Applied Energy, Vol.239, 207-217, 2019
Effects of crystalline nanocellulose on wastewater-cultivated microalgal heck for separation and biomass composition
Microalgae are renewable and promising feedstock rich in biochemicals for biofuel and bioenergy production. The viability of this technology relies on the energy- and cost-efficient cultivation (culture medium used) and harvesting (coagulant applied) processes.

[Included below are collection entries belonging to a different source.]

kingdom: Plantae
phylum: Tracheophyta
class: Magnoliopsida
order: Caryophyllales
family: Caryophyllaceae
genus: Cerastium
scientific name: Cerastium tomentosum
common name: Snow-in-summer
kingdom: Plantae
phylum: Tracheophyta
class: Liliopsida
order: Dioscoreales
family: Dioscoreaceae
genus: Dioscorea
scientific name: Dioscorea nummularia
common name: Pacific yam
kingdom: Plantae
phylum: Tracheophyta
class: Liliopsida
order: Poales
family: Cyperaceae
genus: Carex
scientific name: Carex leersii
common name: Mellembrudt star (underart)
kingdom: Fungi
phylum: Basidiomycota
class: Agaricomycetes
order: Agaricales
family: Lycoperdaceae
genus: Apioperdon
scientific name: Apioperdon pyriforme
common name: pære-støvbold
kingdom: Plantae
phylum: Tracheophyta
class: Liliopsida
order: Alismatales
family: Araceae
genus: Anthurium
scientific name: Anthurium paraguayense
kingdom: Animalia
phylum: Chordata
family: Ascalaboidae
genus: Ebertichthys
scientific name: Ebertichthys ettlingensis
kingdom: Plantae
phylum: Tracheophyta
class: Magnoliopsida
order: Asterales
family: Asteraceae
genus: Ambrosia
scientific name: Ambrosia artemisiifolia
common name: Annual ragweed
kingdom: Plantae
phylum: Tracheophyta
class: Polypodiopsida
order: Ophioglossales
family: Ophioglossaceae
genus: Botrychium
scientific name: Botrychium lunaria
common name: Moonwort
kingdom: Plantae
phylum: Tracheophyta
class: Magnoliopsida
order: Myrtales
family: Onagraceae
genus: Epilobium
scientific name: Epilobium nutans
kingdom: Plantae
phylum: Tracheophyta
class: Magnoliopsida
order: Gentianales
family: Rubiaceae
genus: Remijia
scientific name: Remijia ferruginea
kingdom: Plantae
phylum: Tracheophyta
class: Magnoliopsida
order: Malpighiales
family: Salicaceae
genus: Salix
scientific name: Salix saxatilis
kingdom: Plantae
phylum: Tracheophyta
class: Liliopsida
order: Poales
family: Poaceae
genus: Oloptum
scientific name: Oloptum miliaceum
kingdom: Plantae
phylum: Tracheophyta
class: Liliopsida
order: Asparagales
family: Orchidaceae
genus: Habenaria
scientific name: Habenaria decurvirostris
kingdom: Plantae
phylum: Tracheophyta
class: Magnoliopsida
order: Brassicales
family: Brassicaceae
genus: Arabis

The natural coagulant of crystalline nanocellulose modified with 1-(3-aminopropyl) imidazole (CNC-APIm) was demonstrated as a green and recyclable coagulant for microalgal harvesting. However, optimisation is still needed to ensure its applicability to microalgae cultivated on waste-waters, no effect on biomass composition, as well as cost-effective harvesting. In this study, microalgal growth and nutrient removal capacity of Chlorella vulgaris (C. vulgaris) were first investigated on two types of municipal wastewaters. C. vulgaris grew well on both primary and 30% (v/v) diluted centrate wastewaters with biomass productivities of 0.071 +/- 0.005 and 0.062 +/- 0.006 g/(L.d), respectively. High nitrogen and phosphorus removal efficiencies (91.1-100%) were obtained. Subsequently, the wastewater-cultivated C. vulgaris was harvested using a novel natural coagulant of crystalline nanocellulose modified with 1-(3-aminopropyl) imidazole (CNC-APIm). Based on the optimization results of the Design of Experiments driven response surface methodology approach, the optimal conditions for maximum HEs (86.5%) and RCs (38.5 g-algae/g-CNC) responses were determined for C. vulgaris under the following conditions: 0.02 g-CNC-APIm/g-algae of mass ratio, 5 s of CO2 sparging time, 8 min of air sparging time, and 50 ml/min of air flow rate. Moreover, no statistically significant differences were observed in the contents of carbohydrate, protein, lipid and fatty acids in the biomass harvested by centrifugation and CNC-APIm, respectively, suggesting that CNC-APIm would not impact the downstream microalgal application. According to the rough technical and economical estimation, CNC-APIm will be an alternative to conventional coagulants for commercial microalgal harvesting application.